1 de julho de 2013

As iminências da morte

Todos os dias morremos. Morremos mais um bocado. E um bocado de nós morre. Se formos jovens, para algo de novo nascer. Se formos velhos, para nunca mais lembrar. É assim a vida. É assim a morte. E é assim que vivemos para somente morrer. Cabe-nos saber retirar, extrapolar e expulsar da anterior frase, se possível ao pontapé e às cabeçadas, o advérbio que morbidamente a, e nos, assombra. Lutar para que existir não seja apenas um fenómeno da existência – humana, natural ou divina. Alcançar essa tal imortalidade que tanto nos preocupa, mas pelos motivos errados. Motivos esses que, ao longo de 21 séculos de humanidade, e outros demais lá para trás de Cristo, levaram à subjugação, tortura e morte de um mar de ser humanos bem maior do que aquele que Moisés abriu com uma seca pancada do seu cajado.

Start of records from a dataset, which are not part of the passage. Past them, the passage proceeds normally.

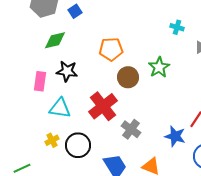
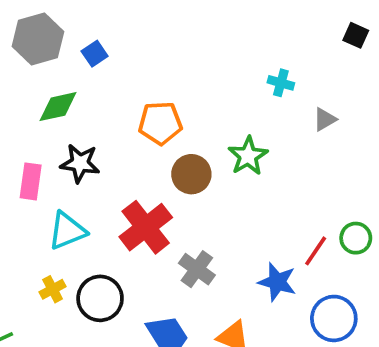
cyan triangle: (60, 108) -> (67, 231), turned -30

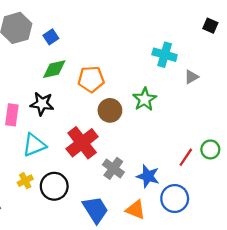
cyan cross: (281, 83) -> (165, 55), size x1.5
green diamond: (58, 107) -> (54, 69), moved
blue star: (277, 282) -> (148, 176), moved
blue circle: (334, 318) -> (175, 199), moved

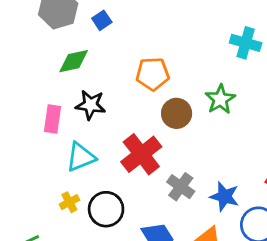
green diamond: (54, 69) -> (74, 61), moved

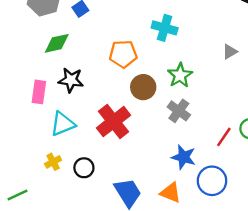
cyan cross: (246, 43) -> (165, 28), moved
gray cross: (181, 187) -> (179, 111), moved
black circle: (106, 209) -> (84, 168), size x0.7

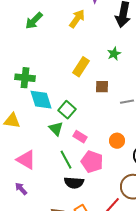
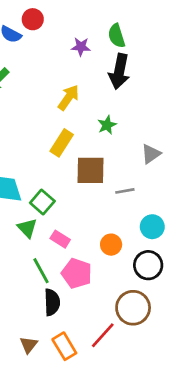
yellow arrow: (77, 19) -> (68, 98), moved
brown square: (102, 87) -> (90, 170), size x1.6
black semicircle: (74, 183) -> (52, 302), turned -96

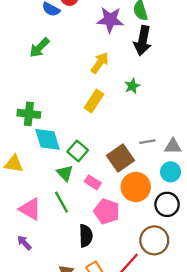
purple star: (81, 47) -> (110, 20), size x1.6
gray triangle: (151, 154) -> (173, 146), moved, turned 36
brown square: (90, 170) -> (121, 158), moved, turned -36
orange circle: (111, 245) -> (136, 187), size x1.6
green line: (41, 271) -> (61, 202), moved

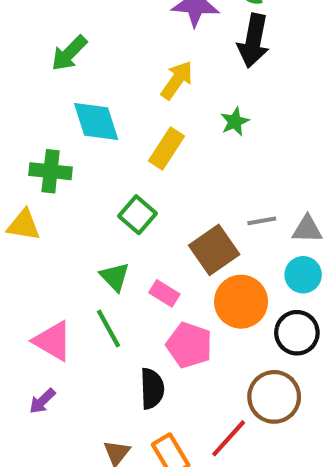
cyan diamond: (47, 139) -> (96, 122), moved
green square: (78, 151) -> (137, 215), moved
yellow triangle: (14, 164) -> (24, 225), moved
purple arrow: (24, 243) -> (42, 401), turned -91

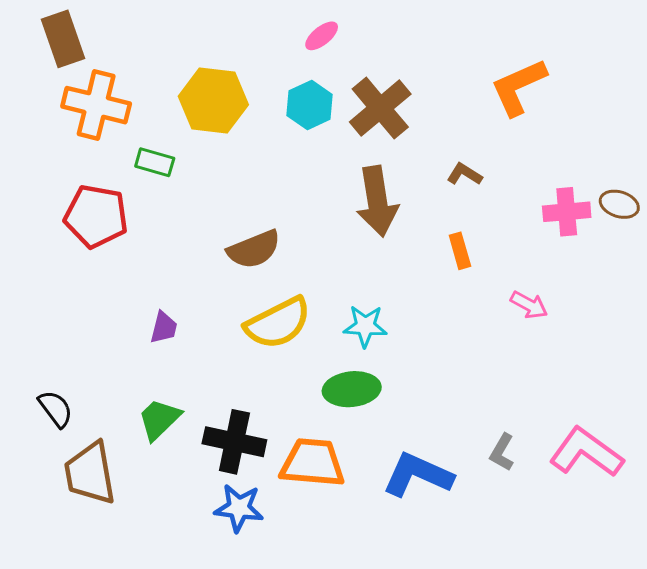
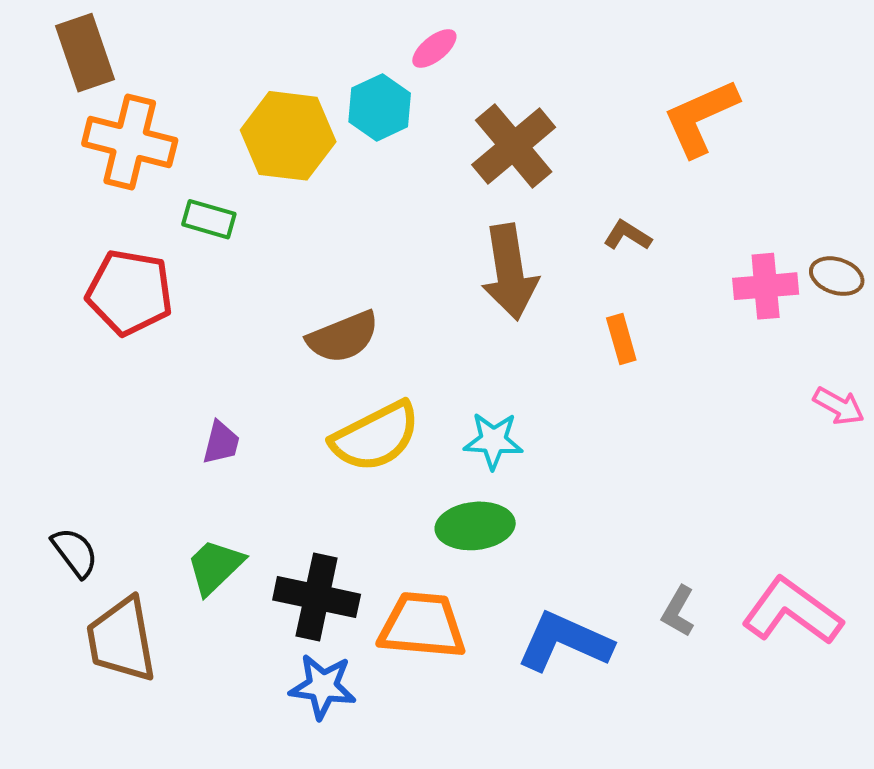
cyan hexagon: (310, 105) -> (380, 107), moved
pink arrow: (529, 305) -> (839, 406), moved

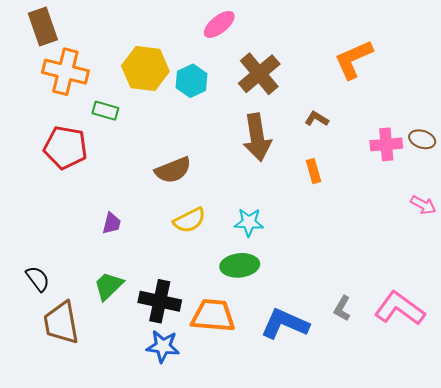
pink ellipse: (434, 48) -> (219, 24), size x1.4
cyan hexagon: (380, 107) -> (192, 81), moved
yellow semicircle: (376, 437) -> (189, 220), size x0.7

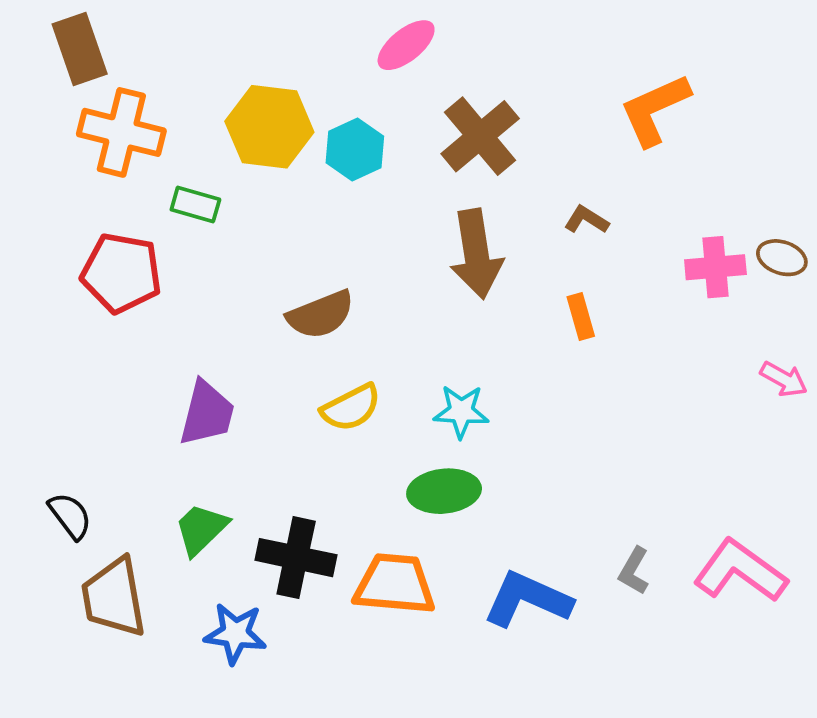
purple trapezoid: (112, 223) -> (207, 413), size x1.6
blue star: (163, 346) -> (235, 633), moved

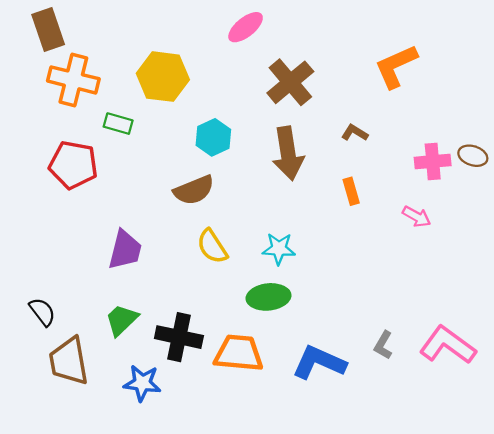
cyan hexagon: (355, 149) -> (213, 137), moved
pink arrow: (784, 379) -> (417, 217), moved
yellow semicircle: (351, 408) -> (212, 246), turned 84

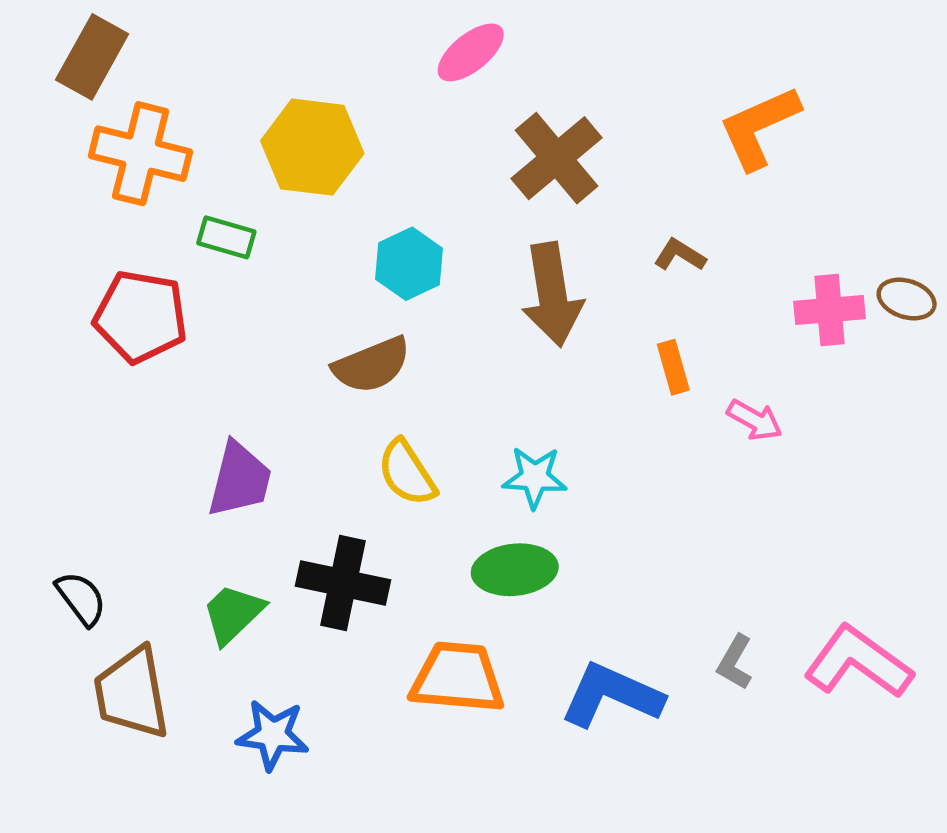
brown rectangle: (48, 29) -> (92, 57), turned 48
pink arrow: (417, 217) -> (755, 420), moved
black cross: (179, 337) -> (343, 583), moved

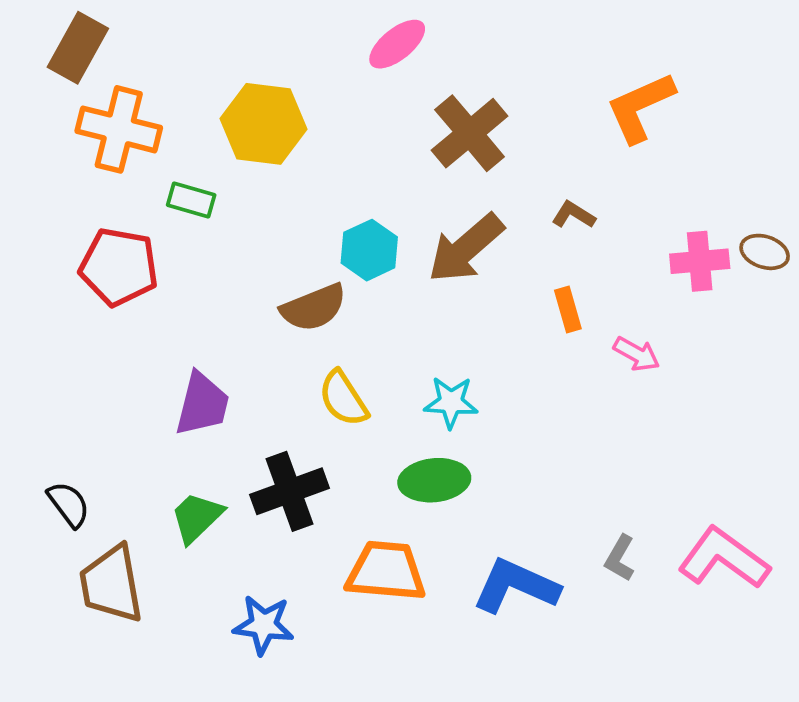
cyan hexagon: (409, 264) -> (369, 250), moved
brown arrow: (552, 295) -> (466, 248), turned 58
black cross: (343, 583) -> (290, 491), turned -32
blue star: (273, 735) -> (264, 625), moved

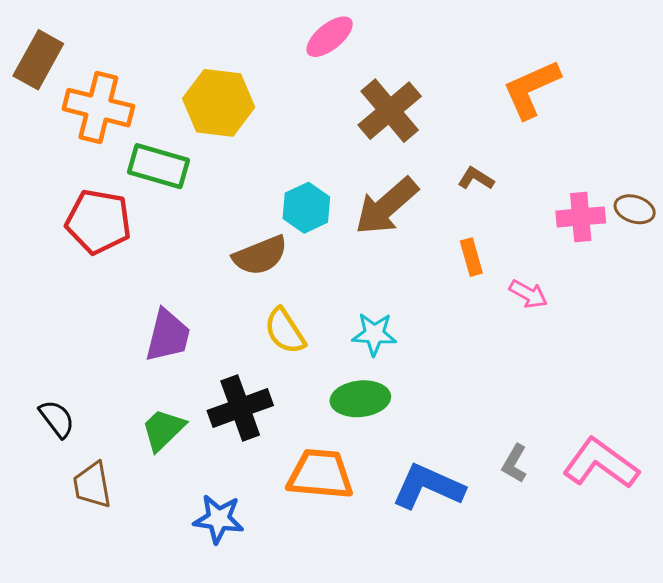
brown rectangle: (78, 48) -> (38, 60), moved
green rectangle: (191, 200) -> (159, 166), size x1.5
brown trapezoid: (111, 584) -> (92, 485), size x0.7

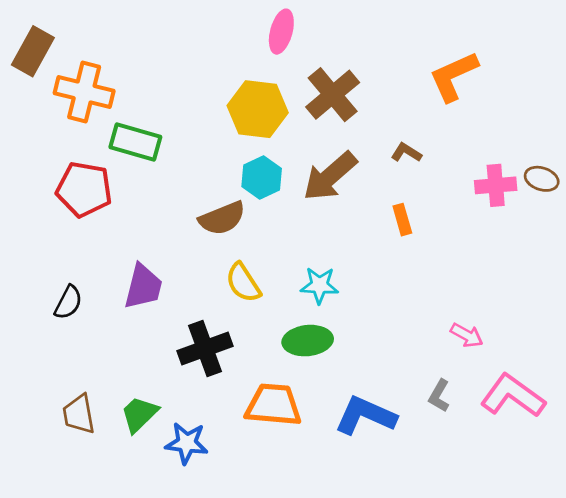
pink ellipse: (330, 37) -> (281, 32), turned -36
yellow hexagon: (219, 103) -> (258, 109), moved
pink arrow: (528, 294) -> (467, 335), moved
black semicircle: (57, 419) -> (68, 302), moved, turned 64
green trapezoid: (163, 430) -> (139, 414), moved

Todos os dias o imediatismo que nos afoga leva-nos de alguma forma a trepar à superfície para, imóveis, respirarmos um ar puro de letargia. Nunca a solidão e o isolamento nos fizeram tanta falta. Nunca fomos tão rápidos e tão apáticos. Nunca corremos tanto e de olhos fechados. Até ao dia em que esbarramos de frente contra a realidade. E ela nos atira com toda a sua nobre impiedade ao chão. Lá ficamos. Com um esgar de ingénuo cansaço deitamos a cabeça nas mãos e de olhos fechados acordamos. Percebemos que, ainda que novos, a vida não vai para nova. Que morremos. Que tudo morre. Que todos morrem. E nem aí acreditamos na morte. Porque o tal imediatismo que nos submerge faz-nos paradoxalmente acreditar, numa esperança meio pagã, que amanhã também é dia. E que o depois de amanhã dia será.
Hoje, há poucas horas atrás, tive de acreditar. Sentei-me ao lado dela. Encarei-a de lado – porque me faltaram as forças para ajeitar a cadeira e enfrentá-la de frente. Só não a olhei nos olhos porque os olhos já se tinham fechado, ao contrário da boca que semi-aberta permanecia. Imaginei por segundos que dali fosse sair mais alguma das suas eternas pérolas idiossincráticas cheias de uma ternurenta e tão própria má-língua. Quis que voltasse a refilar comigo por ter calças com buracos. Mas até a merda do calor me fez levar calções hoje. Então que dissesse que eram demasiado curtos. Ou demasiado longos. Ou que não tinha feito a barba. E que por isso estava mais parecido com o meu pai. Nunca fomos tão próximos quanto isso, mas já tenho saudades. E amanhã hei-de ter mais. E mais. E mais. Porque mesmo que me tenha sentado ao lado da morte hoje, sozinho, sou mais um que continua sem acreditar nela. Sempre focado que amanhã também é dia. Então amanhã a gente vê-se, avó. Que estejas onde sempre te quiseste. Nós queríamos-te cá. E cá te temos. E teremos.